The purposes for which lithium ion capacitors are used include power storage elements for railways, construction machines and automobiles, for example. Further improvement in energy density is being sought for such purposes, while still maintaining a high input/output characteristic and a high load charge/discharge cycle characteristic.
One method for increasing the energy density is to lower the thickness of the negative electrode active material layer to reduce the cell volume, while maintaining the same energy. With decreasing thicknesses of negative electrode active material layers, the weight of the negative electrode active material per unit area of the negative electrode decreases, and therefore the utilizable capacity per unit weight of the negative electrode active material during charge/discharge of the lithium ion capacitor increases. In other words, when the negative electrode active material layer is to be formed as a thin-film it is preferred to use a negative electrode material with a large reversible capacitance. Such negative electrode materials include alloy-type negative electrode materials such as silicon, silicon oxide and tin, that form alloys with lithium.

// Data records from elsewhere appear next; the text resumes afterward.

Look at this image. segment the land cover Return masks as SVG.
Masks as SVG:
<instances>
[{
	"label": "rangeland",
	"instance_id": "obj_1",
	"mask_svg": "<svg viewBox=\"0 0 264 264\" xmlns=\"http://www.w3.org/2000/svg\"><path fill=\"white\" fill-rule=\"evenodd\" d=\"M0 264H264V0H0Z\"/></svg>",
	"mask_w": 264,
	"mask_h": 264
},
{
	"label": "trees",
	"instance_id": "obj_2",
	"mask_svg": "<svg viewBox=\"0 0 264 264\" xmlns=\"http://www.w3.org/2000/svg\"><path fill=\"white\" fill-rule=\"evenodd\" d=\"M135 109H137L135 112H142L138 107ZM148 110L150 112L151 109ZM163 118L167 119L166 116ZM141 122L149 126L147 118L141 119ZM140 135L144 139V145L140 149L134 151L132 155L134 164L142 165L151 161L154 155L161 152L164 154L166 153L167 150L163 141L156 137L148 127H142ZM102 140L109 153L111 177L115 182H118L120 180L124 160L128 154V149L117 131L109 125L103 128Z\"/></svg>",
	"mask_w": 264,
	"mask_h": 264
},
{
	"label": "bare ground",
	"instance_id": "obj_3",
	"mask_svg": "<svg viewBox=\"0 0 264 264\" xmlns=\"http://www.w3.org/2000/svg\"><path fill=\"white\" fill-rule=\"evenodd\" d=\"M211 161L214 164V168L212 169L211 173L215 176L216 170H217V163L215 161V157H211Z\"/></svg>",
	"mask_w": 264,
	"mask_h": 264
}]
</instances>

NPL 1 discloses a lithium ion capacitor employing activated carbon as the positive electrode active material and silicon as the negative electrode active material. However, investigation by the present inventors has demonstrated that when such lithium ion capacitors are used for charge/discharge cycling several times with a very high current (hereunder also referred to as “high-load charge/discharge cycling”), the capacitance markedly decreases, and that the tendency is more notable the smaller the film thickness of the negative electrode active material layer.